Ces deux unités se concentreront sur les maladies à potentiel épidémique avec, dans la première phase, les arboviroses et virus de fièvres hémorragiques, qui ont fait l’objet de plusieurs épidémies majeures en Guinée (fièvre Ebola, fièvre de lassa, fièvre jaune, fièvre de la vallée du rift, grippe …) avec des impacts de morbidité et mortalité significatifs.

Formation du personnel de santé

Photo credits ©ECECHOJean-Louis MosserLe succès et la pérennité du projet repose en grande partie sur la qualité des ressources humaines locales mobilisées pour intervenir dans ce dispositif. Grâce à la mobilisation du réseau d’expertise Pasteur et notamment de l’Institut Pasteur de Dakar, le personnel sélectionné avec le ministère de Santé publique sera formé dans l’objectif de créer une équipe opérationnelle et pérenne de chercheurs et techniciens pouvant assurer une évolution graduelle des activités.

 

Impacts attendus du projet

Le projet devrait contribuer de manière significative au développement humain durable du pays par le renforcement des connaissances des risques sanitaires ainsi que des capacités de diagnostic et de contrôle des épidémies de fièvre hémorragique.
L’amélioration des connaissances et des enjeux de ce type d’épidémie va notamment contribuer à réduire la stigmatisation sur le personnel de santé et les personnes guéries. A terme, l’amélioration de la connaissance et des capacités des laboratoires nationaux devrait par ailleurs contribuer à regagner la confiance des opérateurs économiques et à la libre circulation des biens et des personnes.
Enfin, ce projet a également pour vocation d’assurer l’appropriation par les cadres nationaux de l’expertise apportée par l’équipe de l’IPP.

Moyens apportés par l’AFD

L’AFD apporte une subvention de 4 millions d’euros.

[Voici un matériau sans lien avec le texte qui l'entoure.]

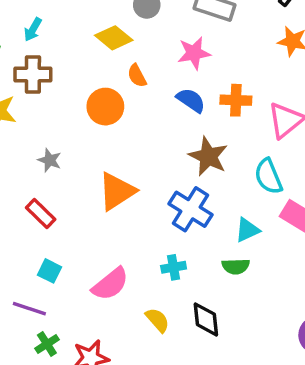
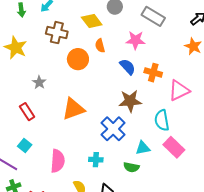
brown cross: (33, 74) -> (57, 33), moved
brown star: (208, 156) -> (130, 101), turned 30
pink semicircle: (110, 284) -> (58, 161), turned -60

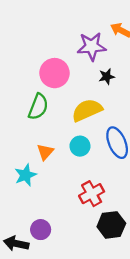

Pour en savoir plus sur l’Institut Pasteur

*En cinq mois, cette épidémie, la plus grave depuis son apparition en 1976, a fait 2909 morts sur 6242 cas officiellement répertoriés selon l’OMS (24/09/14). Le Liberia est le pays le plus affecté par le virus avec 3280 personnes touchées et 1677 morts. Puis la Sierra Leone, avec 1940 cas et 597 décès. En Guinée, 635 décès pour 1022 cas. Au Nigéria, 20 cas, 8 décès…

La Sierra Leone et la Liberia ont décrété l’état d’urgence et la Guinée l’état d’urgence sanitaire.
Si les cas confirmés en RDC (41 décès au 24/09) ne semblent ne pas être liés à l’épidémie qui frappe l’Afrique de l’Ouest, l’émergence de nouveaux foyers risque de provoquer des pressions supplémentaires sur la mobilisation des ressources humaines et financières.